The ease and flexibility of adding device sensors like accelerometers, gyroscopes, and compasses to wearables has driven an explosion of fitness wearables and apps. The wearable technology market is packed with competition. By 2017, the global market for health and fitness wearables alone will reach 170 million devices, according to ABI research.
Unlike smartwatches and smartglasses which typically establish persistent Bluetooth connections with mobile devices, fitness devices usually collect data and periodically sync with a smartphone. Users view their activity levels once their device connects to their mobile app, which pairs that activity with primitive location data from the mobile device. However, location data at the device level provides an extremely valuable context layer that elevates the user experience of fitness devices.

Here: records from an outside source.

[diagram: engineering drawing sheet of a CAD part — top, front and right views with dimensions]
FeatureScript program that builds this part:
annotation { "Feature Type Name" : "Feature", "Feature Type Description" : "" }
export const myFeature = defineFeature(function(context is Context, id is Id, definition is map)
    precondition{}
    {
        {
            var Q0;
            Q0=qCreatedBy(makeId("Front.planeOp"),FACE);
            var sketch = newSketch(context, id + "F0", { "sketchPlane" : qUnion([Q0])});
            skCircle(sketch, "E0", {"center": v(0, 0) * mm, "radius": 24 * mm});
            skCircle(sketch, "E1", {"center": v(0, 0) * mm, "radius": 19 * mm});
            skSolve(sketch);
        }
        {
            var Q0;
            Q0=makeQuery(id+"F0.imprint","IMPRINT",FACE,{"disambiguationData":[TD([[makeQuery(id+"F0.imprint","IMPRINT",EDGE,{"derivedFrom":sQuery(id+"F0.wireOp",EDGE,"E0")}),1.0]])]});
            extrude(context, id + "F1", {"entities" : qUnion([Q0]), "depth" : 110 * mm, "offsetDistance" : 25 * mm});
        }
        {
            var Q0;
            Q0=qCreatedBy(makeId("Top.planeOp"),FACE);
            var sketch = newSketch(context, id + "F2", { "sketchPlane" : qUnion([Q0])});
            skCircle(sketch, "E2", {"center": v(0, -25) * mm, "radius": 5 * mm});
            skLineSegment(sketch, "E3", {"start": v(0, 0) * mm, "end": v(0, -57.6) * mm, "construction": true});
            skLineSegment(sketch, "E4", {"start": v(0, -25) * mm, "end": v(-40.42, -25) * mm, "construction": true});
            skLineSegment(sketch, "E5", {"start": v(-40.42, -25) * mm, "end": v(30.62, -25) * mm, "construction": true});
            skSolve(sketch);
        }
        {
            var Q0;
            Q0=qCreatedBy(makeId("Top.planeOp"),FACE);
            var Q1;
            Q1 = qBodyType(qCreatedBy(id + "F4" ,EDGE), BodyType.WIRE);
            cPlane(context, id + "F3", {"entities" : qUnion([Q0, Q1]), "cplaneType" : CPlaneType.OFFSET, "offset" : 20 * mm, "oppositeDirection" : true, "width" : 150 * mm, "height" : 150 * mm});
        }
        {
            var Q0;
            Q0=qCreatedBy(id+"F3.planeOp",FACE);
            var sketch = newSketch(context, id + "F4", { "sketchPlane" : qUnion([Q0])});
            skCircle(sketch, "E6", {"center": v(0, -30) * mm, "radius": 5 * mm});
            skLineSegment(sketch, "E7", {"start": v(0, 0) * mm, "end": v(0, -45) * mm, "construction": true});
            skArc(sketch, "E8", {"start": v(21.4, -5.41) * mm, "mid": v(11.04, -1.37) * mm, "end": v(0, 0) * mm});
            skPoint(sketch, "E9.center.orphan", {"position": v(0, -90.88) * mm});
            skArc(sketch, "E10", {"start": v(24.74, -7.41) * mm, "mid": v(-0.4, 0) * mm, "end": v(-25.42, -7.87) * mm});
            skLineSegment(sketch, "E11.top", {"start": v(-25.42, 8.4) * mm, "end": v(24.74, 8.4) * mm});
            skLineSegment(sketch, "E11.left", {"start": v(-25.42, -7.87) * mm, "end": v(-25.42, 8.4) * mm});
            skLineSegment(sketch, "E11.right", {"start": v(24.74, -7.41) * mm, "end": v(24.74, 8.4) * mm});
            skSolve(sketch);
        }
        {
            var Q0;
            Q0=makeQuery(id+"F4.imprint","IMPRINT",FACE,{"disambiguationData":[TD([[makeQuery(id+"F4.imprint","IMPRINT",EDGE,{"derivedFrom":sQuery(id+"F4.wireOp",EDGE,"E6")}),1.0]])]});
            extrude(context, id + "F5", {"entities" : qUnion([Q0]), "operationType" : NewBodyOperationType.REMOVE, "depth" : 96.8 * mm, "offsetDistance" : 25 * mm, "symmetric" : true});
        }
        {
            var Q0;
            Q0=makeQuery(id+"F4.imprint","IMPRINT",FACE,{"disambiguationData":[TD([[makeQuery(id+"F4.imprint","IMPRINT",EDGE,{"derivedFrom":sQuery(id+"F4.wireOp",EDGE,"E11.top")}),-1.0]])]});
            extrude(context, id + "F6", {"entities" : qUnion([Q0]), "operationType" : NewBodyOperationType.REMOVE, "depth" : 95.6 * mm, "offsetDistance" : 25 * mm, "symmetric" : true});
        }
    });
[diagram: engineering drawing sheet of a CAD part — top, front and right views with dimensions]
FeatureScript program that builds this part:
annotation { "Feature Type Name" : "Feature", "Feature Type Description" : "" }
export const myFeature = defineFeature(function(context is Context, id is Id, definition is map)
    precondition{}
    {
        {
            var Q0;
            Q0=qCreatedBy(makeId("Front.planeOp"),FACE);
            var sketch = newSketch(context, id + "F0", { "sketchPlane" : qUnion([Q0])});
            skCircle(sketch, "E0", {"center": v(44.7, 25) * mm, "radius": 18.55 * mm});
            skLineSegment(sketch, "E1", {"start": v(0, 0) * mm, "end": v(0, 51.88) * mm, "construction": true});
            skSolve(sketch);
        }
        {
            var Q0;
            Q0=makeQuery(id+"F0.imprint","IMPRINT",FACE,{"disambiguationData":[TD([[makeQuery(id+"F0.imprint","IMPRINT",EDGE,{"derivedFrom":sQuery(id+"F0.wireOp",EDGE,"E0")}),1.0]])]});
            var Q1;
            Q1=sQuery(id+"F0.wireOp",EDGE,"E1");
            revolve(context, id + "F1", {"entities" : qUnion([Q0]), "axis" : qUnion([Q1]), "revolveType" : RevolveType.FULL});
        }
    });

The real opportunity for the next generation of fitness bands and smart clothing lies in coloring in the user experience with the contextual story around fitness activity. Mark Gorelick, Director of Product Science & Innovation at MIO Global says, “Location-based data has a real opportunity to enhance healthy lifestyle wearables by categorizing daily activity into a relevant contextual story.”
A truly intelligent device will know the difference between taking 6,000 steps on a treadmill and running 3 miles in a park, on a beach, or in a hilly neighborhood. “I believe that this type of journaling of daily life promotes engagement as well as providing richer notifications, social interconnectedness, motivational encouragement and lifestyle awareness,” says Gorelick.
Social networks like Nike+ and the FitBit community bring unprecedented social competition to fitness with leaderboards and weekly challenges. But social workout features shouldn’t be quarantined to the digital world. They can exist in the real world too: recommended workout spots from the local community, social gym buddy programs and running route time competitions.
None of that is possible without device-level location: fitness bands and clothing that know where they are when an activity is recorded, without relying on a mobile phone passing lat/ long coordinates over Bluetooth.
Recon CPO Shane Luke says, “When you know where you were when something happened, you can usually infer or remember a tremendous amount of related things about that experience, which makes the data secondary, and the experience primary.”
The market is flooded with wearable fitness bands, smart clothing and accompanying mobile apps. Only the strongest device manufacturers will survive--which are the ones that best fit into their users’ lifestyles. Doing so requires a knowledge of user context, and device-level location is the key to unlocking it.